**Provided text**
::::::::

In general, not much contention is expected. The locks are typically used to
- serialize access to resources for devices.
+ serialize access to resources for devices, and optimization focus should
+ therefore be directed towards the uncontended cases.

Lockdep:
Special care has been taken to warn for as many cases of api abuse
diff --git a/drivers/dma-buf/reservation.c b/drivers/dma-buf/reservation.c
index 314eb1071cce..b94a4bab2ecd 100644
--- a/drivers/dma-buf/reservation.c
+++ b/drivers/dma-buf/reservation.c
@@ -46,7 +46,7 @@
* write-side updates.
*/

-DEFINE_WW_CLASS(reservation_ww_class);
+DEFINE_WW_CLASS_WDIE(reservation_ww_class);
EXPORT_SYMBOL(reservation_ww_class);

struct lock_class_key reservation_seqcount_class;
diff --git a/drivers/gpu/drm/drm_modeset_lock.c b/drivers/gpu/drm/drm_modeset_lock.c
index 8a5100685875..ff00a814f617 100644
--- a/drivers/gpu/drm/drm_modeset_lock.c
+++ b/drivers/gpu/drm/drm_modeset_lock.c
@@ -70,7 +70,7 @@
* lists and lookup data structures.
*/

-static DEFINE_WW_CLASS(crtc_ww_class);
+static DEFINE_WW_CLASS_WDIE(crtc_ww_class);

/**
* drm_modeset_lock_all - take all modeset locks
diff --git a/include/linux/ww_mutex.h b/include/linux/ww_mutex.h
index 39fda195bf78..3880813b7db5 100644
--- a/include/linux/ww_mutex.h
+++ b/include/linux/ww_mutex.h
@@ -8,6 +8,8 @@
*
* Wound/wait implementation:
* Copyright (C) 2013 Canonical Ltd.
+ * Choice of algorithm:
+ * Copyright (C) 2018 WMWare Inc.

::::::::

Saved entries
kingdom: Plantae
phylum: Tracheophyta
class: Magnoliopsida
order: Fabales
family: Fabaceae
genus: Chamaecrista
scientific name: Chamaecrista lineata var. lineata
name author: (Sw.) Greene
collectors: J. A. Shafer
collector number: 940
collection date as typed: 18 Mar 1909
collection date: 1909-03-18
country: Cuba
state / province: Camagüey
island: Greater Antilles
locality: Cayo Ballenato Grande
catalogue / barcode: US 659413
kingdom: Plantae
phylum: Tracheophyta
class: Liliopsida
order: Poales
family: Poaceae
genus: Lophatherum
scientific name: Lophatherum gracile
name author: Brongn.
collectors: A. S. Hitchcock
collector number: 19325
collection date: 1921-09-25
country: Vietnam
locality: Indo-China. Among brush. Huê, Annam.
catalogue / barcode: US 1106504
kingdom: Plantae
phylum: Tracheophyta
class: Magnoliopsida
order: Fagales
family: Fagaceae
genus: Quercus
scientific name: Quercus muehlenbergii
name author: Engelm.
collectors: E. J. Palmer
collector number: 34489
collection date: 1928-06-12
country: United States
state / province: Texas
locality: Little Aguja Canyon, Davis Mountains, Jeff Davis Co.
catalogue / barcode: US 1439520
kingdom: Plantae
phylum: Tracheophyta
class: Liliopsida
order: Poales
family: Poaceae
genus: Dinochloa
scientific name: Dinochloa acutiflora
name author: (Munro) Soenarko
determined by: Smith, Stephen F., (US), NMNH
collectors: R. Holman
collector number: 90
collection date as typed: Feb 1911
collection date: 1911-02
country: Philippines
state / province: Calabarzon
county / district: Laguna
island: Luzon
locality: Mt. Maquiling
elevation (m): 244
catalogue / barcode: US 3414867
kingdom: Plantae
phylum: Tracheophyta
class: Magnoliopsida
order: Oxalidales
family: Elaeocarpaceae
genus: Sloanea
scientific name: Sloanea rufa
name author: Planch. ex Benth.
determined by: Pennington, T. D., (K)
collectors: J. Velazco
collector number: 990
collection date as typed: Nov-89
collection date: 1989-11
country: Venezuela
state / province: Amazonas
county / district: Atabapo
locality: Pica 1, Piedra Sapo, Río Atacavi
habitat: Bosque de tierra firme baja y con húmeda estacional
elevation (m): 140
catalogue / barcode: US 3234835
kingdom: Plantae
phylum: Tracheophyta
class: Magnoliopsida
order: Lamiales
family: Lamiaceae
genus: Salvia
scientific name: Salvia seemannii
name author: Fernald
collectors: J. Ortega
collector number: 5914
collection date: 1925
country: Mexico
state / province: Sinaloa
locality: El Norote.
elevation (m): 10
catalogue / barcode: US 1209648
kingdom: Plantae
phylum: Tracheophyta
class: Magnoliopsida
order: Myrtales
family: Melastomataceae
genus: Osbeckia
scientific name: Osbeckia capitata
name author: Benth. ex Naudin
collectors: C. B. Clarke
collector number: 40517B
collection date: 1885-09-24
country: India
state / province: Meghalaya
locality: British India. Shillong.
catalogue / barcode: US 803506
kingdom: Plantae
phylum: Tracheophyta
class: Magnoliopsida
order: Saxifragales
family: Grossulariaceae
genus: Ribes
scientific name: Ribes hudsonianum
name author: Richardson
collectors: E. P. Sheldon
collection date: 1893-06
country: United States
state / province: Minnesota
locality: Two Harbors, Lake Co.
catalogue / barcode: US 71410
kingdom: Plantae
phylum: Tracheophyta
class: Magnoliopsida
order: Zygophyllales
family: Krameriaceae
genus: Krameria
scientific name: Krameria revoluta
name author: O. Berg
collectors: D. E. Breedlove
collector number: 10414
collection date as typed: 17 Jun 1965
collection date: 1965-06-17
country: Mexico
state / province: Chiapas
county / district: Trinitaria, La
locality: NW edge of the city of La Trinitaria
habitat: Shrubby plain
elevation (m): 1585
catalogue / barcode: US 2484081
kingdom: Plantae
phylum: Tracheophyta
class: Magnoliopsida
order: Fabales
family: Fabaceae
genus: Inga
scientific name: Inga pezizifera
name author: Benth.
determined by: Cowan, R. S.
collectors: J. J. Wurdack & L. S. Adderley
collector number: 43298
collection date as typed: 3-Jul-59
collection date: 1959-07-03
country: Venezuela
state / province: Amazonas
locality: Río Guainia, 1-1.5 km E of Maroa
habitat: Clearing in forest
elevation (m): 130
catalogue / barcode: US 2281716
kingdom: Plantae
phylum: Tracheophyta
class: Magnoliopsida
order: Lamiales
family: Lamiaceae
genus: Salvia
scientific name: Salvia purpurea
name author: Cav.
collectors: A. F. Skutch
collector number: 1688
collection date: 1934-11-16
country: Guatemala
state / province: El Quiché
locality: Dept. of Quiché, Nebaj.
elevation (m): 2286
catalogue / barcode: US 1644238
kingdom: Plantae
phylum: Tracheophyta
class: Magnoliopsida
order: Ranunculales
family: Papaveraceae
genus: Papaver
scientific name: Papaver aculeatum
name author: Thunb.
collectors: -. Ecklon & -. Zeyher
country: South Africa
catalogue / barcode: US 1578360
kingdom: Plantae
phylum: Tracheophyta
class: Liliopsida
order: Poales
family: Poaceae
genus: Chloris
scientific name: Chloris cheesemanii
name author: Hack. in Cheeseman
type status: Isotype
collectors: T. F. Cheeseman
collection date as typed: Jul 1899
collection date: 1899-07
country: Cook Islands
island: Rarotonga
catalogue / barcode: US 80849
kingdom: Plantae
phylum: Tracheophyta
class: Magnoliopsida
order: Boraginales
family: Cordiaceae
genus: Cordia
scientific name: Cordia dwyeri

::::::::

Extract the passage of the patch excerpt that begins at the words "struct lock_class_key reservation_seqcount_class;" and stops after "lookup data structures.". The records are separate material, distinct from the patch excerpt.

struct lock_class_key reservation_seqcount_class;
diff --git a/drivers/gpu/drm/drm_modeset_lock.c b/drivers/gpu/drm/drm_modeset_lock.c
index 8a5100685875..ff00a814f617 100644
--- a/drivers/gpu/drm/drm_modeset_lock.c
+++ b/drivers/gpu/drm/drm_modeset_lock.c
@@ -70,7 +70,7 @@
* lists and lookup data structures.